The next set of Sacraments that we will examine today are the sacraments of healing; which are the Sacrament of Reconciliation (Penance) and the Sacrament of Anointing of the Sick.  The Scriptures teach us that Jesus forgave sins and restored the health of those he encountered during his ministry.  On the way to Jairus’s daughter (see Mark 5:21-43), Jesus healed the woman with the issue of blood and commended her faith.  He did not forget about Jairus’s daughter; Jesus went on to raise her from the dead.  Many times in the Scriptures we see Jesus healing those he encounters who are sick.  He commanded His apostles to heal the sick (see Matthew 10:8).

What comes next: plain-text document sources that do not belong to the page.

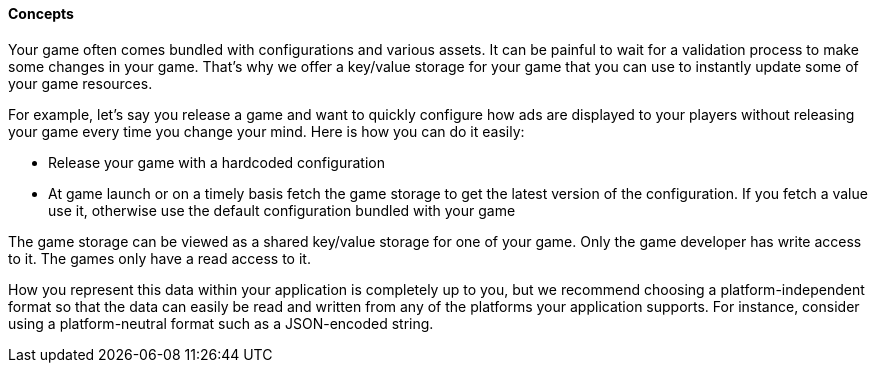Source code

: [[guide-cloud-storage-game-storage-concepts]]
[role="chunk-page chunk-toc"]
==== Concepts

Your game often comes bundled with configurations and various assets. It
can be painful to wait for a validation process to make some changes in
your game. That’s why we offer a key/value storage for your game that
you can use to instantly update some of your game resources.

For example, let’s say you release a game and want to quickly configure
how ads are displayed to your players without releasing your game every
time you change your mind. Here is how you can do it easily:

* Release your game with a hardcoded configuration
* At game launch or on a timely basis fetch the game storage to get the
  latest version of the configuration. If you fetch a value use it,
  otherwise use the default configuration bundled with your game

The game storage can be viewed as a shared key/value storage for one of
your game. Only the game developer has write access to it. The games
only have a read access to it.

How you represent this data within your application is completely up to
you, but we recommend choosing a platform-independent format so that the
data can easily be read and written from any of the platforms your
application supports. For instance, consider using a platform-neutral
format such as a JSON-encoded string.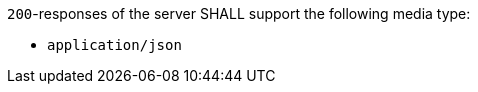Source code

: [[req_json_definition]]
[.requirement,label="/req/json/definition"]
====

`200`-responses of the server SHALL support the following media type:

* `application/json`
====
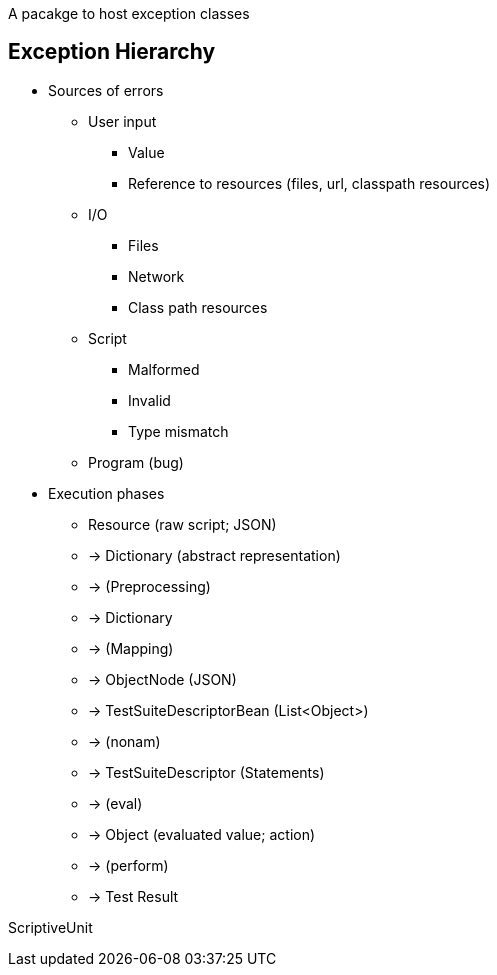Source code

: A pacakge to host exception classes

== Exception Hierarchy


* Sources of errors
  ** User input
    *** Value
    *** Reference to resources (files, url, classpath resources)
  ** I/O
    *** Files
    *** Network
    *** Class path resources
  ** Script
    *** Malformed
    *** Invalid
    *** Type mismatch
  ** Program (bug)


* Execution phases

  - Resource (raw script; JSON)
  - -> Dictionary (abstract representation)
  - -> (Preprocessing)
  - -> Dictionary
  - -> (Mapping)
  - -> ObjectNode (JSON)
  - -> TestSuiteDescriptorBean (List<Object>)
  - -> (nonam)
  - -> TestSuiteDescriptor (Statements)
  - -> (eval)
  - -> Object (evaluated value; action)
  - -> (perform)
  - -> Test Result

ScriptiveUnit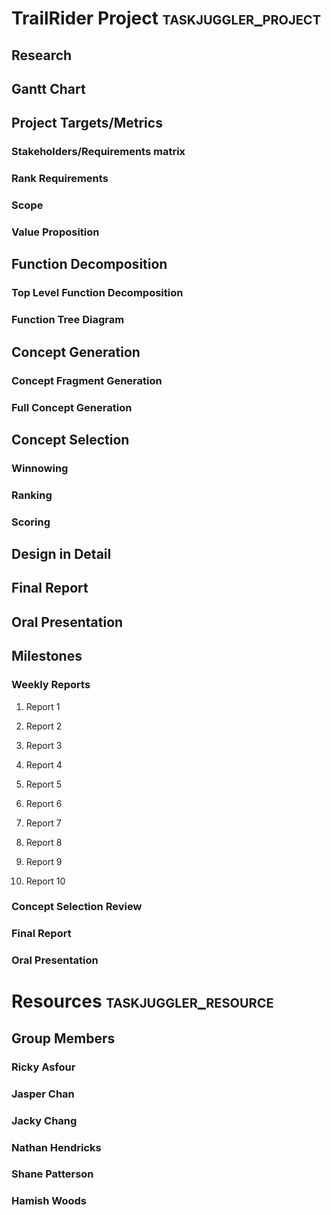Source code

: #+PROPERTY: Effort_ALL 1d 2d 5d 10d 20d
#+PROPERTY: allocate_ALL all
#+COLUMNS: %70ITEM(Task) %Effort
* TrailRider Project                                    :taskjuggler_project:
:PROPERTIES:
:start: 2019-09-06
:end: 2019-11-29
:END:
** Research
:PROPERTIES:
:task_id: research
:start: 2019-09-06
:duration: 14d
:allocate: all
:END:
** Gantt Chart
:PROPERTIES:
:task_id: gantt
:start: 2019-09-10
:duration: 1d
:allocate: jasper
:END:
** Project Targets/Metrics
*** Stakeholders/Requirements matrix
:PROPERTIES:
:task_id: reqs
:start: 2019-09-11
:duration: 7d
:allocate: all
:END:
*** Rank Requirements
:PROPERTIES:
:task_id: rankreqs
:depends: reqs
:duration: 1d
:allocate: all
:END:
*** Scope
:PROPERTIES:
:task_id: scope
:start: 2019-09-16
:duration: 1d
:allocate: hamish
:END:
*** Value Proposition
:PROPERTIES:
:task_id: valueprop
:start: 2019-09-16
:duration: 1d
:allocate: hamish
:END:
** Function Decomposition
*** Top Level Function Decomposition
:PROPERTIES:
:task_id: topfuncdecomp
:duration: 1d
:start: 2019-09-18
:allocate: all
:END:
*** Function Tree Diagram
:PROPERTIES:
:task_id: funcdecomp
:duration: 4d
:depends: topfuncdecomp
:allocate: all
:END:
** Concept Generation
*** Concept Fragment Generation
:PROPERTIES:
:task_id: concgenfrag
:depends: funcdecomp
:duration: 5d
:allocate: all
:END:
*** Full Concept Generation
:PROPERTIES:
:task_id: concgen
:depends: concgenfrag
:duration: 5d
:allocate: all
:END:
** Concept Selection
*** Winnowing
:PROPERTIES:
:task_id: winnow
:depends: concgen
:allocate: all
:duration: 3d
:END:
*** Ranking
:PROPERTIES:
:task_id: rank
:depends: winnow
:allocate: all
:duration: 3d
:END:
*** Scoring
:PROPERTIES:
:task_id: score
:depends: rank
:allocate: all
:duration: 3d
:END:
** Design in Detail
:PROPERTIES:
:task_id: did
:depends: score
:allocate: all
:duration: 30d
:END:
** Final Report
:PROPERTIES:
:task_id: report
:allocate: all
:end: 2019-11-16
:duration: 30d
:END:
** Oral Presentation
:PROPERTIES:
:task_id: oral_pres
:end: 2019-11-18
:duration: 14d
:END:
** Milestones
*** Weekly Reports
**** Report 1
:PROPERTIES:
:task_id: rep1
:start: 2019-09-11
:END:
**** Report 2
:PROPERTIES:
:task_id: rep2
:start: 2019-09-18
:END:
**** Report 3
:PROPERTIES:
:task_id: rep3
:start: 2019-09-25
:END:
**** Report 4
:PROPERTIES:
:task_id: rep4
:start: 2019-10-02
:END:
**** Report 5
:PROPERTIES:
:task_id: rep5
:start: 2019-10-09
:END:
**** Report 6
:PROPERTIES:
:task_id: rep6
:start: 2019-10-16
:END:
**** Report 7
:PROPERTIES:
:task_id: rep7
:start: 2019-10-23
:END:
**** Report 8
:PROPERTIES:
:task_id: rep8
:start: 2019-10-30
:END:
**** Report 9
:PROPERTIES:
:task_id: rep9
:start: 2019-11-06
:END:
**** Report 10
:PROPERTIES:
:task_id: rep10
:start: 2019-11-13
:END:
*** Concept Selection Review
:PROPERTIES:
:task_id: csr
:start: 2019-10-09
:END:
*** Final Report
:PROPERTIES:
:task_id: final_report_due
:start: 2019-11-16
:END:
*** Oral Presentation
:PROPERTIES:
:task_id: oral_pres_due
:start: 2019-11-18
:END:
* Resources                                            :taskjuggler_resource:
** Group Members
:PROPERTIES:
:resource_id: all
:END:
*** Ricky Asfour
:PROPERTIES:
:resource_id: ricky
:END:
*** Jasper Chan
:PROPERTIES:
:resource_id: jasper
:END:
*** Jacky Chang
:PROPERTIES:
:resource_id: jacky
:END:
*** Nathan Hendricks
:PROPERTIES:
:resource_id: nathan
:END:
*** Shane Patterson
:PROPERTIES:
:resource_id: shane
:END:
*** Hamish Woods
:PROPERTIES:
:resource_id: hamish
:END:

Although with Baptism, we are a new creation in Christ, we still fall short of the glory of God and sin.  Because Jesus loves us so much, he gave us a way to continually be renewed and return to Him—The Sacrament of Reconciliation. (See CCC, 1426 and 1441)

The Sacrament of Reconciliation (Penance) has many spiritual effects on the participant:

– reconciliation with God by which the penitent recovers grace;
            – reconciliation with the Church;
            – remission of the eternal punishment incurred by mortal sins;
            – remission, at least in part, of temporal punishments resulting from sin;
            – peace and serenity of conscience, and spiritual consolation;
            – an increase of spiritual strength for the Christian battle.
            (CCC, 1496)

The Sacrament of the Anointing of the Sick is a repeatable sacrament. During this sacrament, the sick person is anointed with oil and prayed over for healing. This sacrament is alluded to by Mark 6:13 and expanded on in James 5:14-15.  The special grace of the Sacrament of the Anointing of the Sick grants us:

            – the uniting of the sick person to the passion of Christ, for his own good and that of the whole Church;
            – the strengthening, peace, and courage to endure in a Christian manner the sufferings of illness or old age;
            – the forgiveness of sins, if the sick person was not able to obtain it through the sacrament of Penance;
            – the restoration of health, if it is conducive to the salvation of his soul;
            – the preparation for passing over to eternal life.
            (CCC, 1532)

Part of our healthy Christian journey is to recognize the pain and separation that sin and illness can have on our lives and partake of the Sacraments of Healing in order to be restored to fullness of health and communion with the Body of Christ.